Dazu ist es nötig, das neue Design auf allen Kanälen zu spielen – von der Webseite bis zum Facebook-Account. Bankintern mussten die Mitarbeiter zum Beispiel alte Briefvorlagen löschen und neue Materialen für alle möglichst komplett und auf einfachem Wege zugänglich machen. „Alles in allem bedeutet das einen hohen zeitlichen und finanziellen Aufwand“, sagt Schmidt – betont aber, dass sich diese Mühe „doppelt und dreifach“ gelohnt habe. Sowohl Mitarbeiter als auch Kunden hätten die Veränderung positiv aufgenommen.
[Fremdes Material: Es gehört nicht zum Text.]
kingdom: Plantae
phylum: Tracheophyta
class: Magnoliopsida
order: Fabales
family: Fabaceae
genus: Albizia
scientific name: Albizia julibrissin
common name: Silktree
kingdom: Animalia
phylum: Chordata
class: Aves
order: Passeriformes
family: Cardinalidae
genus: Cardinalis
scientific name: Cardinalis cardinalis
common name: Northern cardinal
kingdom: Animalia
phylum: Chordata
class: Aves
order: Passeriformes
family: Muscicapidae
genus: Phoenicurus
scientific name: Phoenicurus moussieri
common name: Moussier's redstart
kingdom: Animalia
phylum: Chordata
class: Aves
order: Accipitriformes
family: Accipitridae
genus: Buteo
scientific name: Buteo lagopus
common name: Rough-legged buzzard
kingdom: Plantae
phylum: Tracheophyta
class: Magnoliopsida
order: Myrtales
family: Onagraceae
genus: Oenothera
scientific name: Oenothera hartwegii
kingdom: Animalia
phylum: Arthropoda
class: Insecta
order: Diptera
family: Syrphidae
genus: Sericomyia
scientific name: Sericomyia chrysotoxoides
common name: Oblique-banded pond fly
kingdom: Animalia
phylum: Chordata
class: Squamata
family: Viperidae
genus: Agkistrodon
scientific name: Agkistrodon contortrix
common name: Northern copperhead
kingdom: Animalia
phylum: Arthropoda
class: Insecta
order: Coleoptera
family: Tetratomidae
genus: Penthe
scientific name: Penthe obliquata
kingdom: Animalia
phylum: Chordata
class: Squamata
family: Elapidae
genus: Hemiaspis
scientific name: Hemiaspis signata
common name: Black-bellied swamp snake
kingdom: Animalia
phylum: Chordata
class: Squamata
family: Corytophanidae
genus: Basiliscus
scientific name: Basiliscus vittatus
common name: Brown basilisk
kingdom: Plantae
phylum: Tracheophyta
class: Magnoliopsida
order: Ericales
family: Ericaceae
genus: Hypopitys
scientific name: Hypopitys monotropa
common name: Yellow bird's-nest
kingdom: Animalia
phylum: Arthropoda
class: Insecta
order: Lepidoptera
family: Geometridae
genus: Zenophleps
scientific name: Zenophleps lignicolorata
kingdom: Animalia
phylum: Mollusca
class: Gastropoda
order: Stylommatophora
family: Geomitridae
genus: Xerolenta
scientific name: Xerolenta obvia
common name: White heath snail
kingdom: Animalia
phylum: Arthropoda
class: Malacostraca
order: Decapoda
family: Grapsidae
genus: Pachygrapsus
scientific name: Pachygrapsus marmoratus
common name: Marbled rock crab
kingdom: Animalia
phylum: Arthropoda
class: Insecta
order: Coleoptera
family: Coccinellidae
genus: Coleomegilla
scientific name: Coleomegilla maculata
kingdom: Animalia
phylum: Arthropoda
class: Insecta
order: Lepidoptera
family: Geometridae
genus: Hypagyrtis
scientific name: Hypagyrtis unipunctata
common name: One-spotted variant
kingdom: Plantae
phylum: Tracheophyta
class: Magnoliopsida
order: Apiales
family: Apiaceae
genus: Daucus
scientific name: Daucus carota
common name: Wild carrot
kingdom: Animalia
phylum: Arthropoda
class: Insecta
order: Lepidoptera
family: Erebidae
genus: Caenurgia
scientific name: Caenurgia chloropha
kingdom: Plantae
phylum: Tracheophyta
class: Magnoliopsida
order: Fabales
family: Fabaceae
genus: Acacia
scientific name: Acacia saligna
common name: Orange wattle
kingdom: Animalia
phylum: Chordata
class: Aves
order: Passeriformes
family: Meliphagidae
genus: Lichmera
Wiedererkennungswert auf allen Kanälen

Auch Design-Experte Stenkhoff bestätigt: Ein umfänglicher Relaunch kann teuer und aufwendig sein – aber er lohnt sich. Vorausgesetzt, Banken sind sich bewusst, was der Kern ihrer Marke ist und schaffen es, diese Persönlichkeit im Design zu spiegeln. In der heutigen Welt vermarkten Unternehmen nicht nur Produkte, erklärt Stenkhoff. Sie verkaufen Marken – und dabei sei kaum etwas so wichtig, wie ein hoher Wiedererkennungswert auf allen Kanälen.